Um regime hipoteticamente comunista, em que a igualdade entre todos os cidadãos seja intencionada, permanece necessitando determinar seu modo, ou princípio de regência, não importa se aristocrático, republicano, ou principado.
Na maioria das vezes os regimes socialistas se pretendem como Repúblicas.
Francia 714
3. Termos Críticos e Teóricos:
3.1. Um Princípio de Regência pode ser reconhecido, não importa se como resultado de uma guerra-civil entre as classes, ou se como resultado de um acordo-de-classes.
3.2. No Marxismo o termo “luta-de-classes” se tornou hiperbólico. A princípio teríamos um “conflito de interesses entre as classes”.
3.3. Seja como república ou principado, um regime do tipo soviético deve ter sua emergência planejando a produção, e fazendo o acordo entre as classes.
Ou, da mesma forma, um regime que fosse resultado de um tipo pacífico, cristão e utópico de “democracia”. Este regime teria que definir sua regência: não apenas no modo de governo, mas na forma do Estado, seus rituais, as lideranças, e sobre quais seriam as instruções cívicas do povo, das classes médias, etc.
O acordo entre as classes não seria de fato o “igualitarismo” social, sendo muito mais um acerto de compensações para as “diferenças sociais”. Ou seja, as diferenças como afirmações de especialidades e qualidades – não como “diferenças opressivas”, etc.
3.4. Todas as formas de repúblicas falharam nos séculos XIX e XX: as de base política liberal-burguesa, e burguesa-capitalista; de base popular-democrática, ou social-democrática; ou a república soviética.
3.4.1. A definição de Liberalismo se perdeu no século XX: Os autores Liberais do séc. XVIII desejavam justamente uma República que concedesse a seus Concidadãos todos seus direitos. Isso significava proteger os cidadãos dos abusos de autoridade monárquica/aristocrática. Da mesma forma de abusos econômicos: proteger os pobres contra os ricos.
+ + + + + + +
Enunciado
Pode reescrever a parte do trecho sobre regimes políticos que começa em "O acordo entre as classes não" e termina em "contra os ricos.", substituindo "ricos" por "poderosos"?
+ + + + + + +
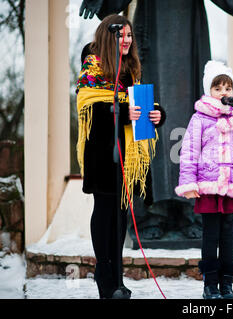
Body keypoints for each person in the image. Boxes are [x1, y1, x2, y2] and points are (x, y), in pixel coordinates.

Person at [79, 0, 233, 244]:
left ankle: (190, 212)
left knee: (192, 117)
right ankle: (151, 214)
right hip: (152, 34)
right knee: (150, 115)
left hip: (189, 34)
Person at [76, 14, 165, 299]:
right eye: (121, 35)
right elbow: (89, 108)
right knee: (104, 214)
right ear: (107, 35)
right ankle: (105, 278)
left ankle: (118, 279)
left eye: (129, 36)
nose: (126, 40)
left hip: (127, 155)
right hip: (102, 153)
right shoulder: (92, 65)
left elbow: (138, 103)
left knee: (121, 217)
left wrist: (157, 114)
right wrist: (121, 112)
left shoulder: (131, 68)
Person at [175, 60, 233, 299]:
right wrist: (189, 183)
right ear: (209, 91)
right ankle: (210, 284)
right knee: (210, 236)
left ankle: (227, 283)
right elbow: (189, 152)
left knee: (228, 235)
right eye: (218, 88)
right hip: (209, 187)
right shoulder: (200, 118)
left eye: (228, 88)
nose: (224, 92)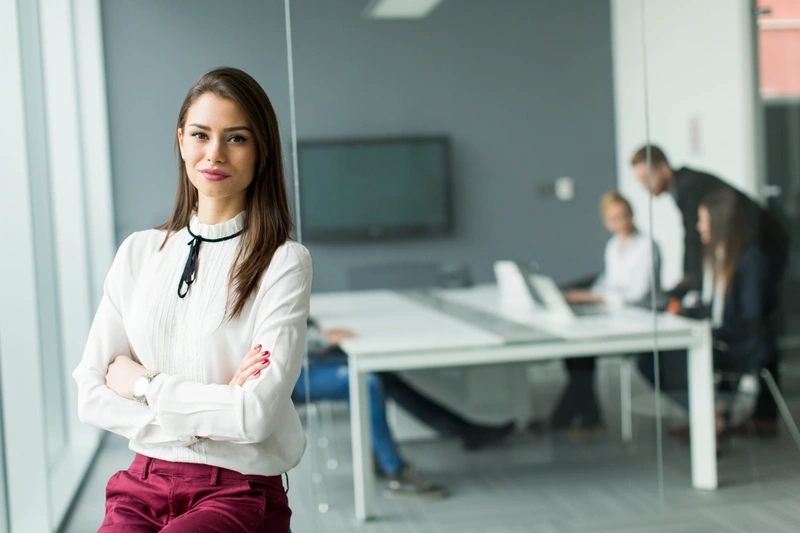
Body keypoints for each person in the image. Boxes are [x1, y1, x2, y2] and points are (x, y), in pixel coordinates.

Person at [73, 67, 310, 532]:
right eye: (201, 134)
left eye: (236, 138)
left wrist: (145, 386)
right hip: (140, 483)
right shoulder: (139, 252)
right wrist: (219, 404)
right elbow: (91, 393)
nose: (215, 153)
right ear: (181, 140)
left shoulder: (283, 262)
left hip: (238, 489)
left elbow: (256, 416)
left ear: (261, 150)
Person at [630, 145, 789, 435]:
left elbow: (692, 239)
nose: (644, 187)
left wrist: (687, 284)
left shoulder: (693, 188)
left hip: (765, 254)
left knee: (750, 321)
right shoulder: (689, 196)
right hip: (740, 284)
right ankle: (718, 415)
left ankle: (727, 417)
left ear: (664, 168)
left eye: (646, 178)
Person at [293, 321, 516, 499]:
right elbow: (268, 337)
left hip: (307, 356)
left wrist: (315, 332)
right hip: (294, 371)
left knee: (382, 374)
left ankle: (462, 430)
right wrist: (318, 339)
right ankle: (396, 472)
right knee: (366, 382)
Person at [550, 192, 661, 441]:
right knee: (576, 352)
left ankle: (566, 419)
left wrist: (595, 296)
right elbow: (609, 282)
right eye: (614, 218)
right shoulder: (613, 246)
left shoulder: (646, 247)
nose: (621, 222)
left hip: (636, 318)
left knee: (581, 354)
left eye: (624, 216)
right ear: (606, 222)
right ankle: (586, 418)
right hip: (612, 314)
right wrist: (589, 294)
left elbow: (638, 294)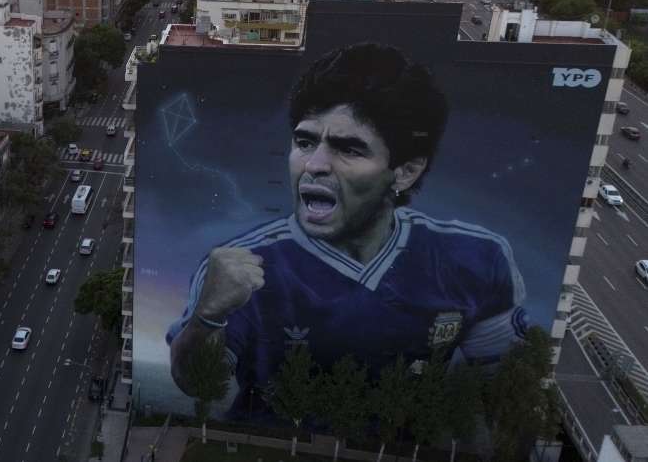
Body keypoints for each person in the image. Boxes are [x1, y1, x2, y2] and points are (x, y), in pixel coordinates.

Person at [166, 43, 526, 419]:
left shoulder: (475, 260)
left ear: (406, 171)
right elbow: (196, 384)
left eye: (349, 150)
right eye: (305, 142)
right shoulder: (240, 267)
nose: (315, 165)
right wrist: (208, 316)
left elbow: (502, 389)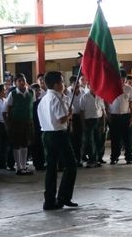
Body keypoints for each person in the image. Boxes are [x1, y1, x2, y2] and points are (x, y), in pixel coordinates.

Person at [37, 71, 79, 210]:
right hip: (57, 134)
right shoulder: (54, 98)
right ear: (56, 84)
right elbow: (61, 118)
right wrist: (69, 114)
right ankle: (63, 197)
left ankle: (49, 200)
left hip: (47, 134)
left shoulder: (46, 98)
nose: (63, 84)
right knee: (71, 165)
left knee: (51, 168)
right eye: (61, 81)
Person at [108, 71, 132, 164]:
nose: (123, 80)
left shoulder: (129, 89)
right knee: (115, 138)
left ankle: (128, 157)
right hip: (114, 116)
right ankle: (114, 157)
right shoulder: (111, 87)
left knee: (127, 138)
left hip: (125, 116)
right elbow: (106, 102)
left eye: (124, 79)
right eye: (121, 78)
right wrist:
+ + + + + + +
Resposta da tarefa
O acordo entre as classes não seria de fato o “igualitarismo” social, sendo muito mais um acerto de compensações para as “diferenças sociais”. Ou seja, as diferenças como afirmações de especialidades e qualidades – não como “diferenças opressivas”, etc.
3.4. Todas as formas de repúblicas falharam nos séculos XIX e XX: as de base política liberal-burguesa, e burguesa-capitalista; de base popular-democrática, ou social-democrática; ou a república soviética.
3.4.1. A definição de Liberalismo se perdeu no século XX: Os autores Liberais do séc. XVIII desejavam justamente uma República que concedesse a seus Concidadãos todos seus direitos. Isso significava proteger os cidadãos dos abusos de autoridade monárquica/aristocrática. Da mesma forma de abusos econômicos: proteger os pobres contra os poderosos.